Visão do Direito

Precatórios: decisão de Campbell repõe a ordem no mercado

"Muito estranha, para nós, juristas e profissionais da área, a necessidade de uma decisão ou providência do CNJ nesse sentido, pois não deveriam existir precatórios expedidos de forma irregular"

Por Mairrana Maia* — A decisão do corregedor Nacional de Justiça, ministro Mauro Campbell, de determinar que todos os tribunais regionais federais (TRF) façam o levantamento dos precatórios irregularmente expedidos antes do trânsito em julgado revelou um enorme esqueleto no armário que soma mais de R$ 20 bilhões em expedições irregulares.

Inicialmente, Campbell determinou a suspensão da expedição de 35 precatórios do TRF-1 (Distrito Federal) e concedeu prazo de 15 dias para que os demais tribunais identificassem precatórios possivelmente irregulares.

Constatou-se que são mais de 4 mil distribuídos nos TRFs das demais regiões (1ª a 6ª).

Muito estranha, para nós, juristas e profissionais da área, a necessidade de uma decisão ou providência do CNJ nesse sentido, pois não deveriam existir precatórios expedidos de forma irregular.
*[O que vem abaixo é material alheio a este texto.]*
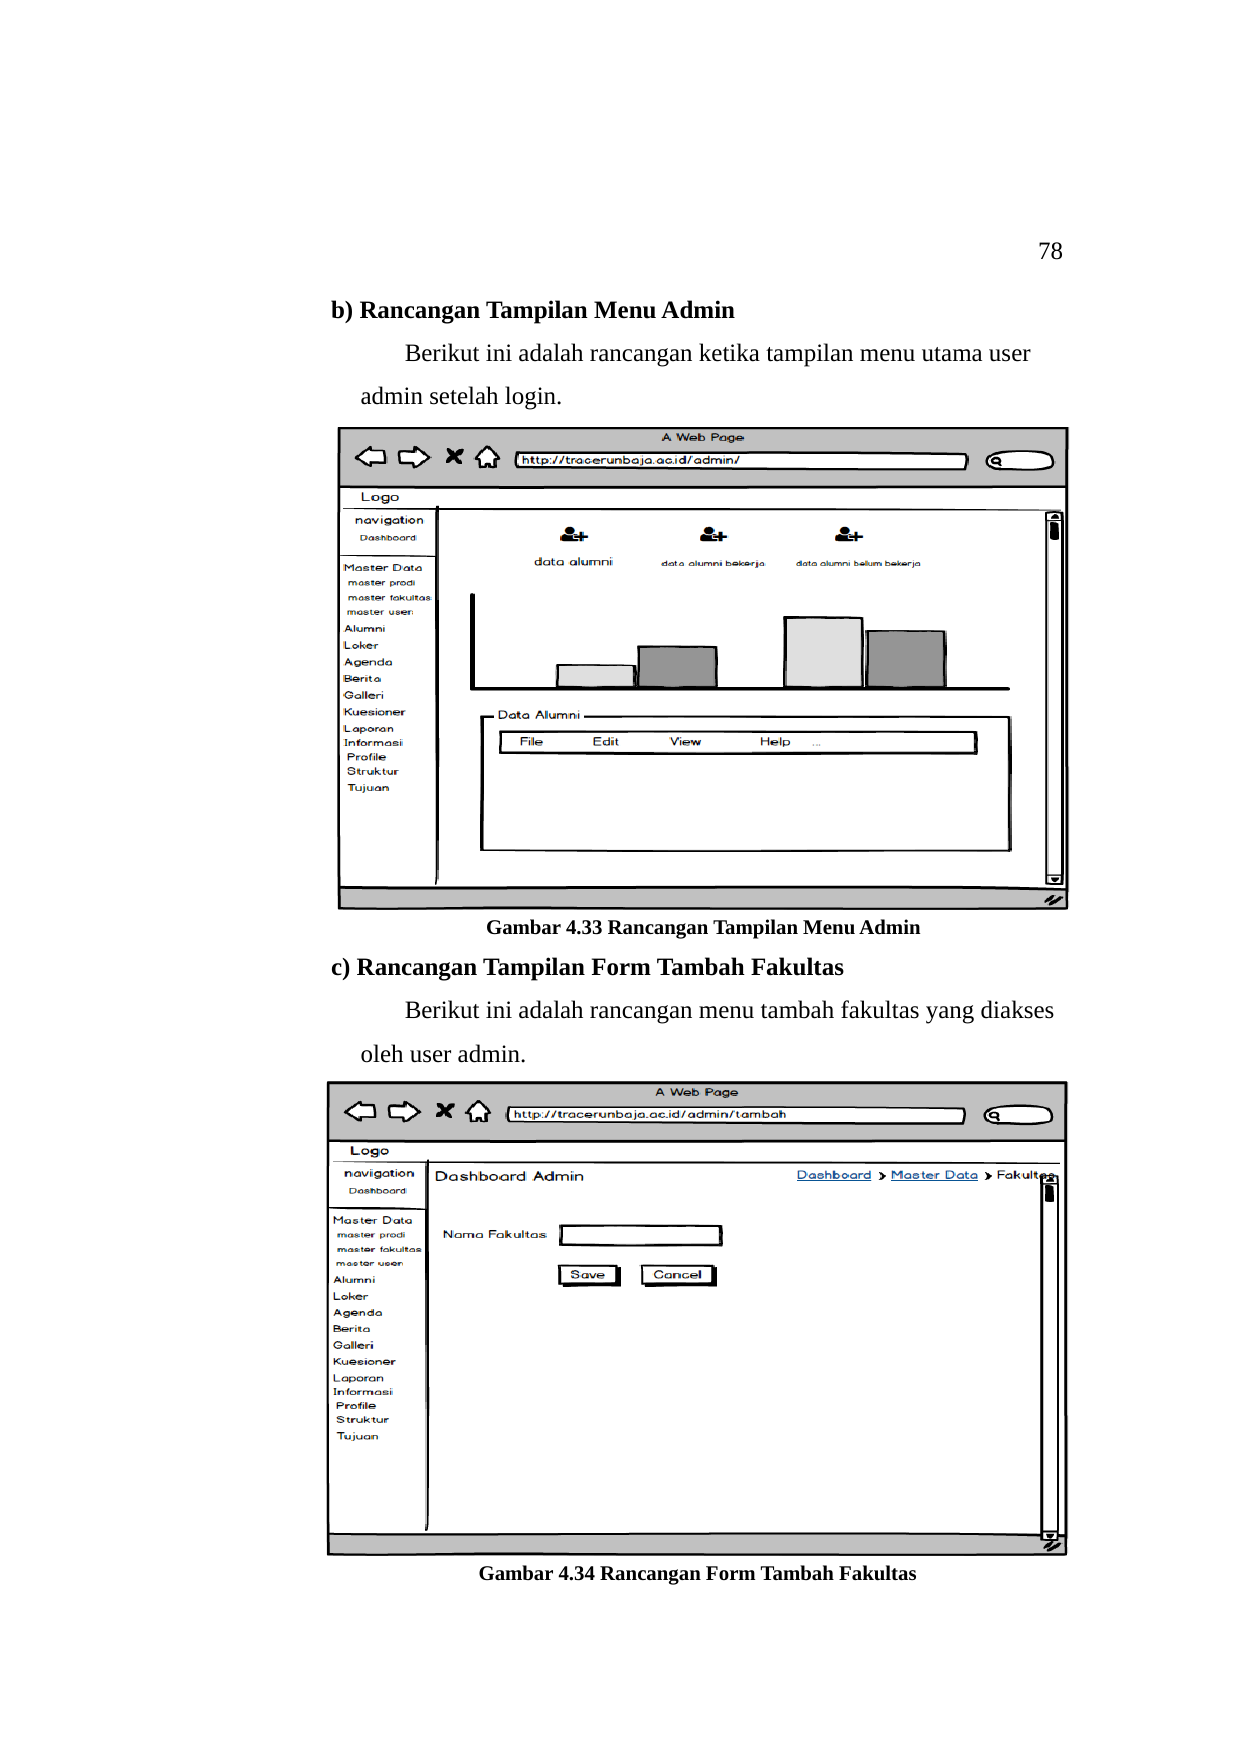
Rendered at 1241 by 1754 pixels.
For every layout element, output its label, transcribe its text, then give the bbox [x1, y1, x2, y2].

text Gambar 4.33 Rancangan Tampilan Menu Admin [337, 910, 1069, 939]
list Berikut ini adalah rancangan menu tambah fakultas yang diakses oleh user admin. [360, 996, 1063, 1067]
picture [337, 427, 1070, 910]
list [337, 939, 1069, 952]
picture [326, 1081, 1069, 1556]
list Berikut ini adalah rancangan ketika tampilan menu utama user admin setelah login. [360, 338, 1063, 410]
list [327, 1069, 1068, 1081]
list b) Rancangan Tampilan Menu Admin [331, 295, 1063, 324]
list c) Rancangan Tampilan Form Tambah Fakultas [331, 424, 1063, 981]
list [337, 414, 1069, 427]
text Gambar 4.34 Rancangan Form Tambah Fakultas [327, 1556, 1068, 1585]
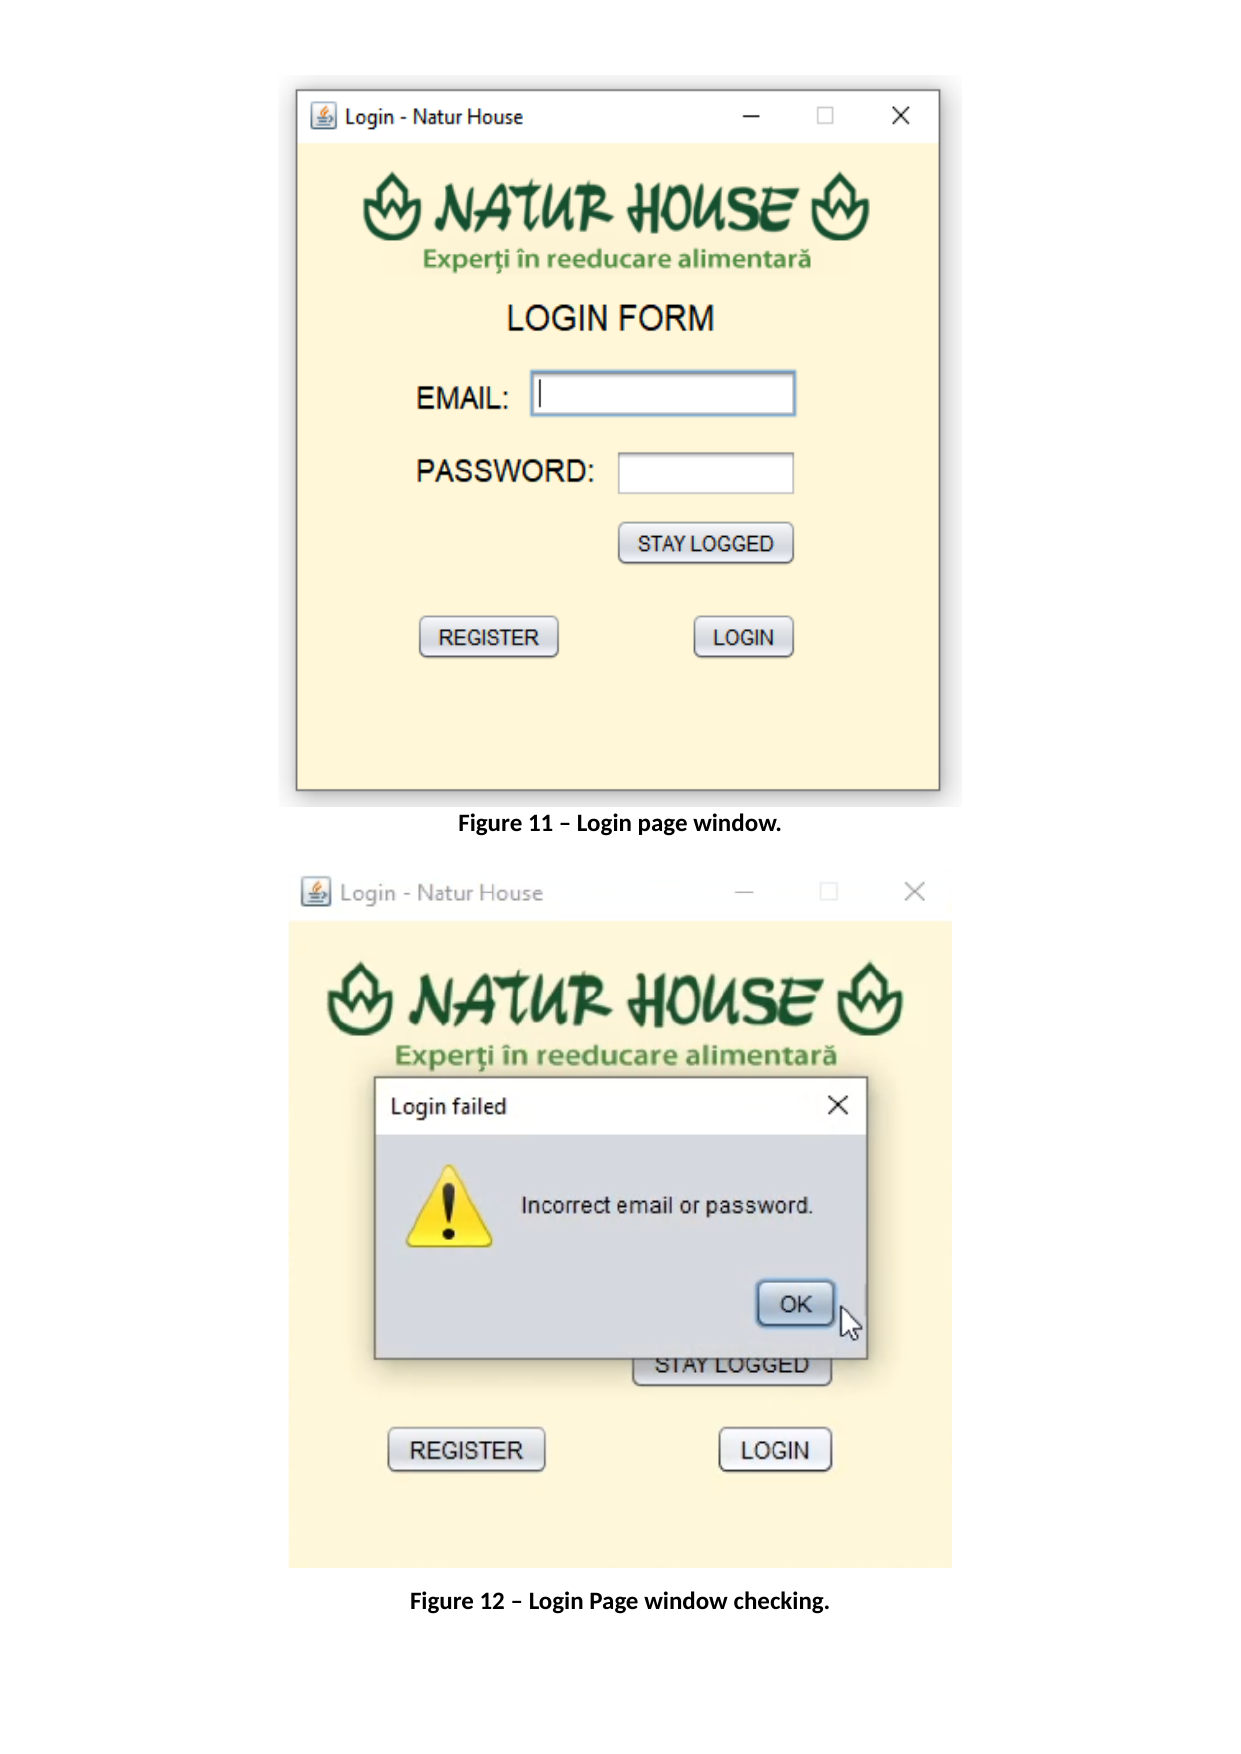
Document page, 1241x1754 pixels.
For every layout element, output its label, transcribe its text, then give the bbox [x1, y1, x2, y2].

text Figure 11 – Login page window. [75, 807, 1165, 837]
text Figure 12 – Login Page window checking. [75, 1585, 1165, 1615]
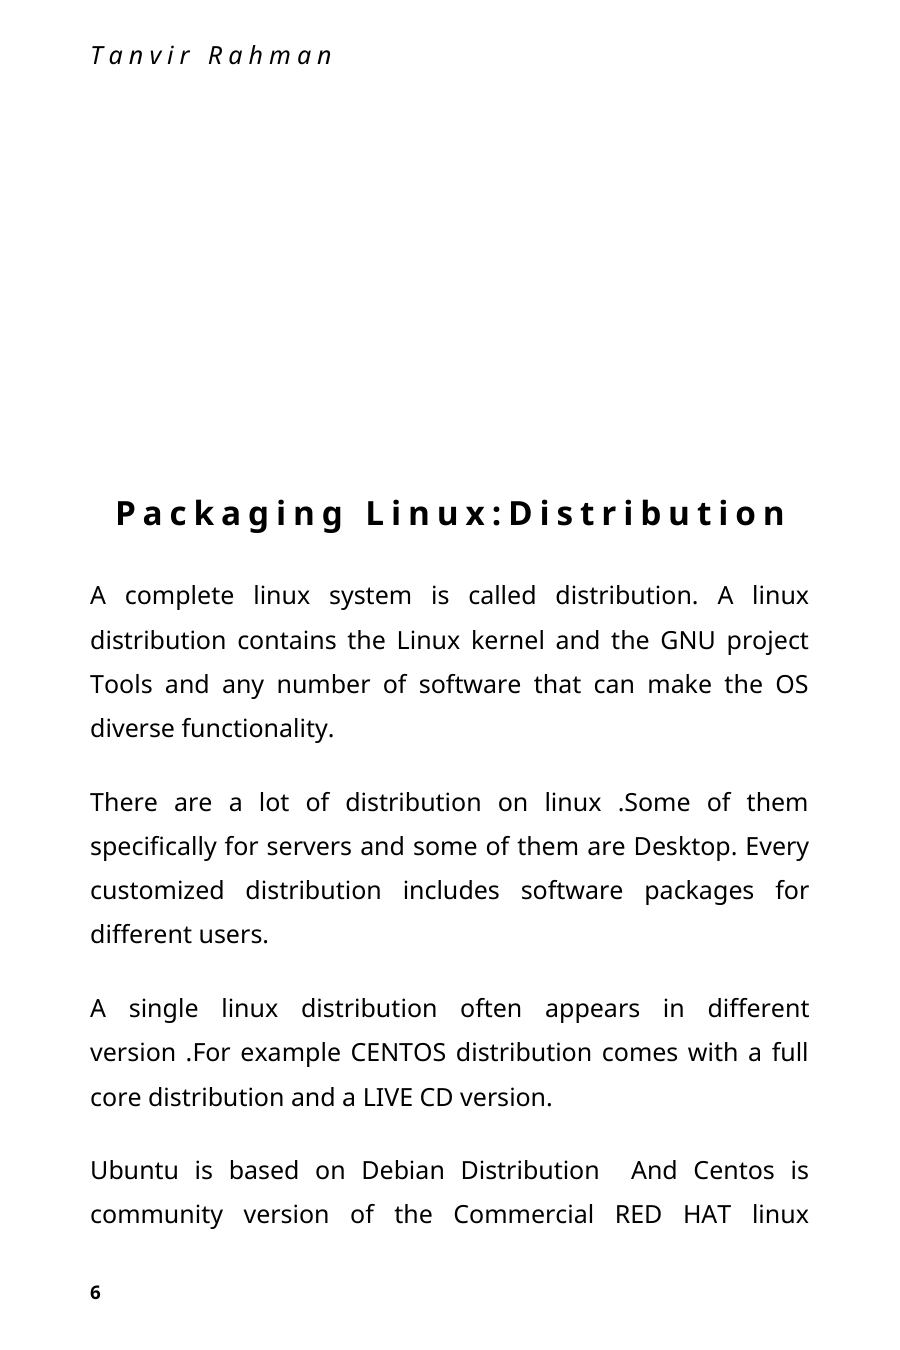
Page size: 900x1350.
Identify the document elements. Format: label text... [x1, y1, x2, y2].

text A single linux distribution often appears in different version .For example CENTOS distribution comes with a full core distribution and a LIVE CD version. [90, 991, 810, 1113]
text A complete linux system is called distribution. A linux distribution contains the Linux kernel and the GNU project Tools and any number of software that can make the OS diverse functionality. [90, 578, 810, 745]
text There are a lot of distribution on linux .Some of them specifically for servers and some of them are Desktop. Every customized distribution includes software packages for different users. [90, 784, 810, 951]
subtitle Packaging Linux:Distribution [90, 490, 810, 535]
text Ubuntu is based on Debian Distribution And Centos is community version of the Commercial RED HAT linux [90, 1153, 810, 1231]
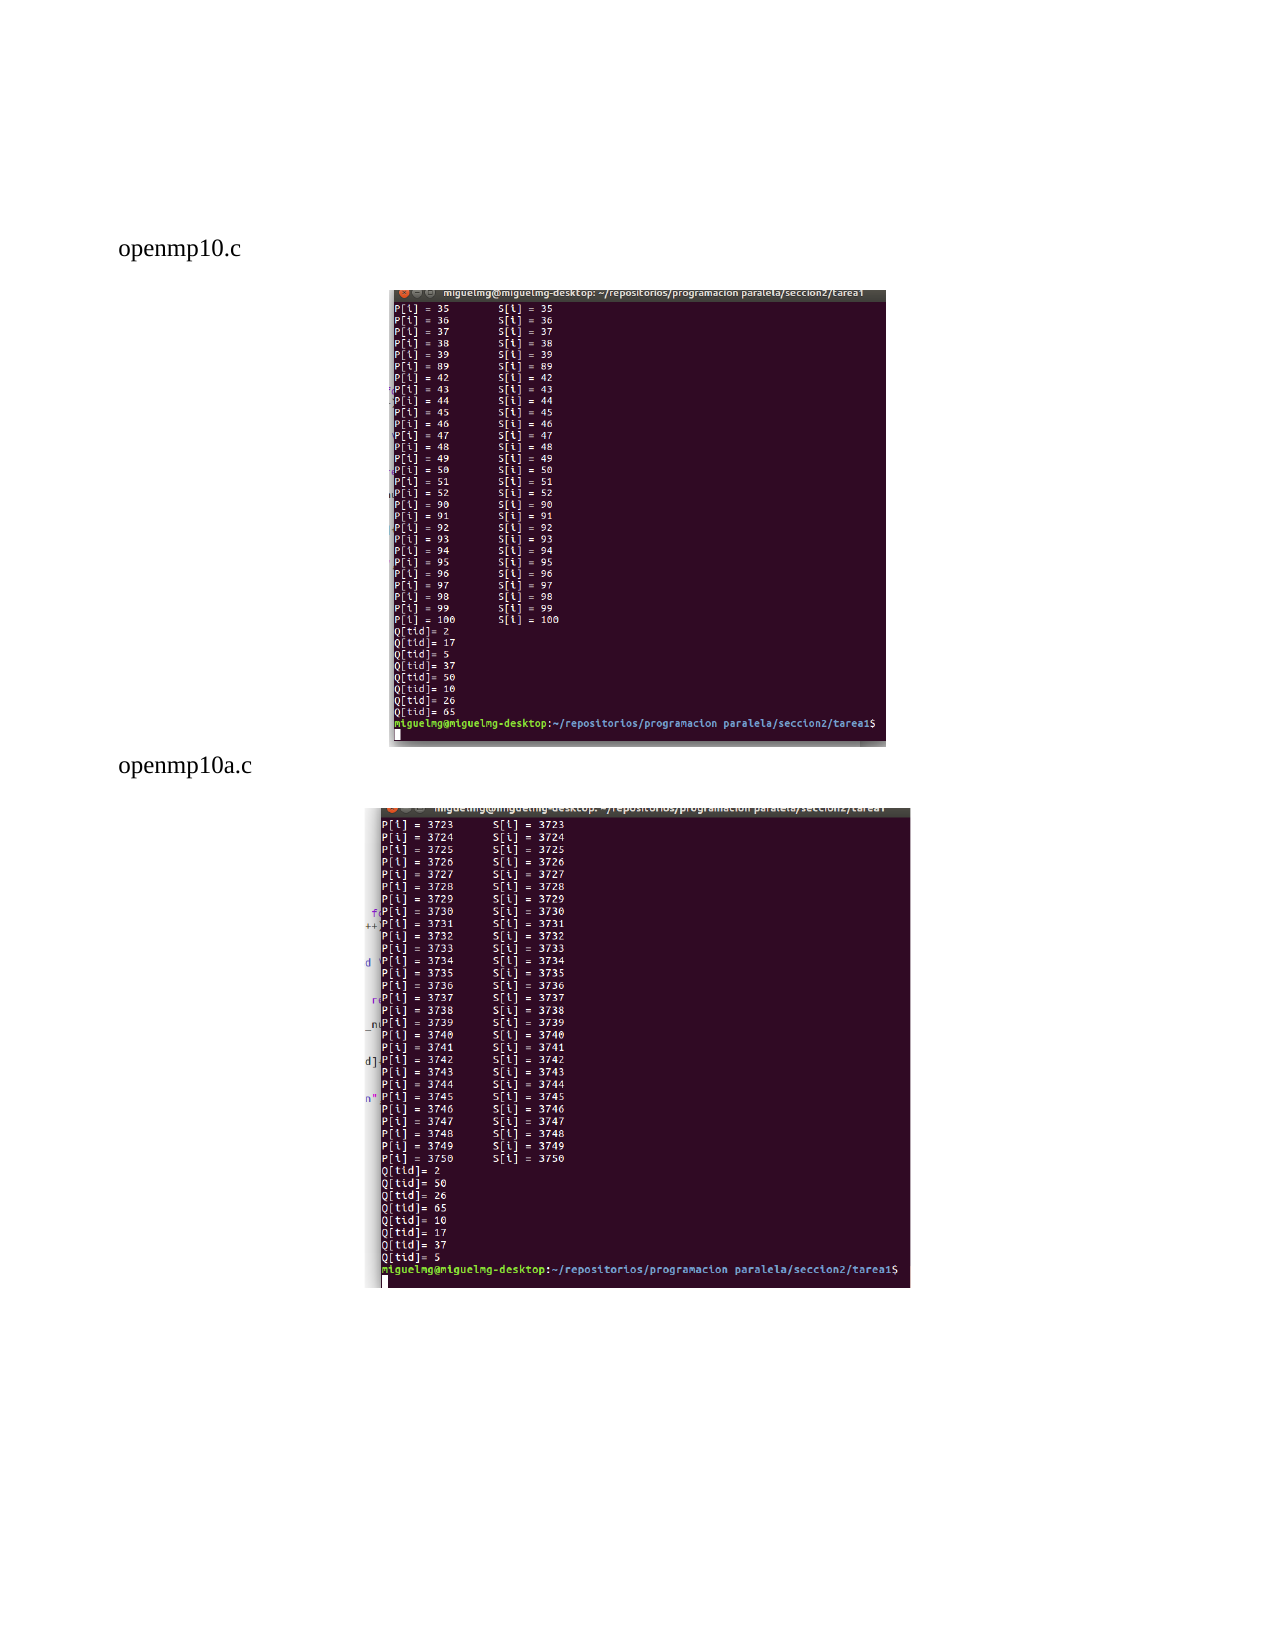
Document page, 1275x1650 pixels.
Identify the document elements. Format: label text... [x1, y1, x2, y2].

E, se existem, é sinal de que os regramentos sobre o tema não estão sendo cumpridos.

Se todos os magistrados seguissem fielmente a Constituição e a Resolução 303/2019 do CNJ, que trata da gestão dos precatórios e dos procedimentos judiciais, não estaríamos diante de um cenário tão alarmante.

Isso porque, segundo a Resolução 303, em seu artigo 6º, incisos 7, 8 e 9, é obrigatória a menção, no ofício do precatório, da data do trânsito em julgado da decisão que põe fim ao litígio e define categoricamente o valor a ser pago pela administração pública ao particular. Simples assim.

Porém, na prática, isso não ocorre. Vejamos o que dizem os dispositivos da Resolução 303 do CNJ:

"Art. 6º No ofício precatório constarão os seguintes dados:

II - data do trânsito em julgado da sentença ou do acórdão lavrado na fase de conhecimento;

VIII - data do trânsito em julgado dos embargos à execução ou da decisão que resolveu a impugnação ao cálculo no cumprimento de sentença, ou do decurso do prazo para sua apresentação;

IX - data do trânsito em julgado da decisão que reconheceu parcela incontroversa, se for o caso."

Ou seja, é clara a exigência do trânsito em julgado não apenas do processo de conhecimento, mas também dos embargos à execução, da decisão sobre impugnação ao cumprimento de sentença e/ou da decisão que reconhece a parcela incontroversa.

Quando ainda há direito em discussão, destaca-se a parte incontroversa, mediante trânsito em julgado dessa parcela, e expede-se o precatório apenas do que é líquido e certo.

Logo, a lei e o procedimento existem — mas juízes simplesmente optaram por não cumprir o que está determinado pela Constituição e pelo CNJ. No TRF-1, começaram a expedir precatórios sem o devido trânsito em julgado do valor incontroverso. Para burlar a lei, esses precatórios passaram a ser expedidos com ordem de bloqueio até a definição dos valores ou das parcelas discutidas — agora identificadas como irregulares.

Isso é grave. Magistrados passaram a descumprir a Constituição e a normativa do CNJ. E essas irregularidades surgiram, majoritariamente, na sessão judiciária do Distrito Federal. Esses precatórios só poderiam ter sido expedidos se a parcela fosse absolutamente incontroversa e não houvesse recurso pendente, com valor claro e expresso em decisão judicial.

Mas por que foram expedidos? Muitas vezes, há interesses financeiros por trás. Alguns precatórios do IAA (Instituto do Açúcar e do Álcool), por exemplo, tramitam na 6ª Vara Federal do DF e foram expedidos atendendo a interesses políticos, com a chamada "restrição" de bloqueio.

Esse bloqueio funciona assim: o juiz expede o precatório, mas determina que ele só pode ser pago mediante alvará. Por quê? Porque não há situação jurídica consolidada para o pagamento. O magistrado se resguarda e, se o recurso for rejeitado, o alvará serve como garantia. Mas, na verdade, o precatório nem deveria ter sido expedido.

Ao que parece, esqueceram que o ofício precatório é uma ordem de pagamento. Como ordenar pagamento de algo que sequer se sabe se é devido ou se o valor está correto?

O precatório só deve ser expedido com a regularidade formal, material e jurídica da situação consolidada. Criar um "colchão de segurança" é um absurdo jurídico, legal e constitucional — sem justificativa.